Sorry, I misupload the wrong model with the static shape. I will check and upload the model with dynamic shape later

frankxyy commented 2 years ago

Hi @zerollzeng , I have uploaded the exact onnx file named ddetr_dynamic.onnx to the google drive: https://drive.google.com/drive/folders/17wAieyRkQwCd7_KOHSvpwthDBYJC5TAZ?usp=sharing。 I have checked that this one is the exact dynamic one which caused the referred error above. Very sorry for the inconvenience brought by my carelessness.

zerollzeng commented 1 year ago

Did you try it with the latest 8.5? we are about to release 8.5 GA. or you can take a quick try with our docker image 22.09 which has an EA version.

frankxyy commented 1 year ago

hi @zerollzeng, as I run trtexec in image 22.09,the error information changed, which shows:

[10/31/2022-04:31:31] [E] Error[2]: [optimizer.cpp::getFormatRequirements::3015] Error Code 2: Internal Error (Assertion !n->candidateRequirements.empty() failed. no supported formats)
[10/31/2022-04:31:31] [E] Error[2]: [builder.cpp::buildSerializedNetwork::738] Error Code 2: Internal Error (Assertion engine != nullptr failed. )
zerollzeng commented 1 year ago

Can you try the 8.5 GA? it has been released. it can pass on my env:

&&&& PASSED TensorRT.trtexec [TensorRT v8501] # trtexec --onnx=ddetr_dynamic.onnx --minShapes=input:1x3x512x512 --optShapes=input:1x3x768x768 --maxShapes=input:1x3x1024x1024 --fp16 --verbose --plugins=./GridSampler.so --plugins=./LayerNorm.so
frankxyy commented 1 year ago

@zerollzeng When will the docker image for 8.5 GA published?

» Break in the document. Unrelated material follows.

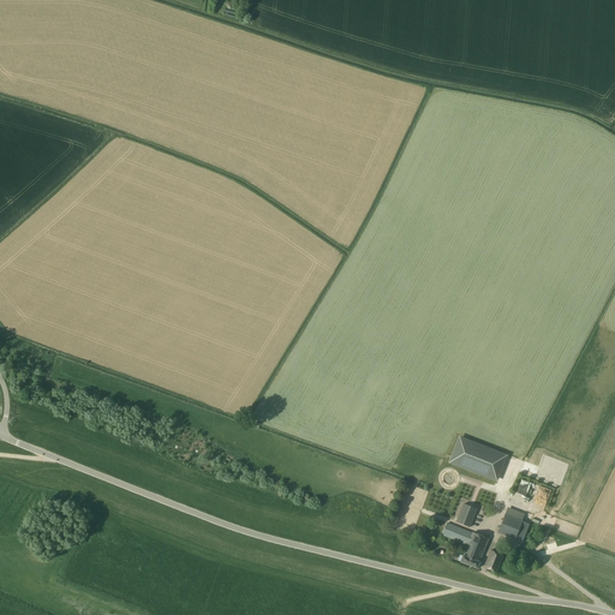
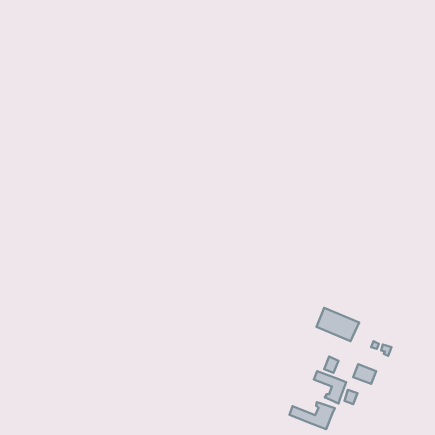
building: none -> [289,402,335,429]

zerollzeng commented 1 year ago

Oh looks like the 22.10 does not contains 8.5 GA, but I think you can download the release package in use in 22.10 containers.

nvpohanh commented 1 year ago

22.11 container has TRT 8.5 GA.

ttyio commented 1 year ago

Closing since no activity for more than 3 weeks, please reopen if you still have question, thanks!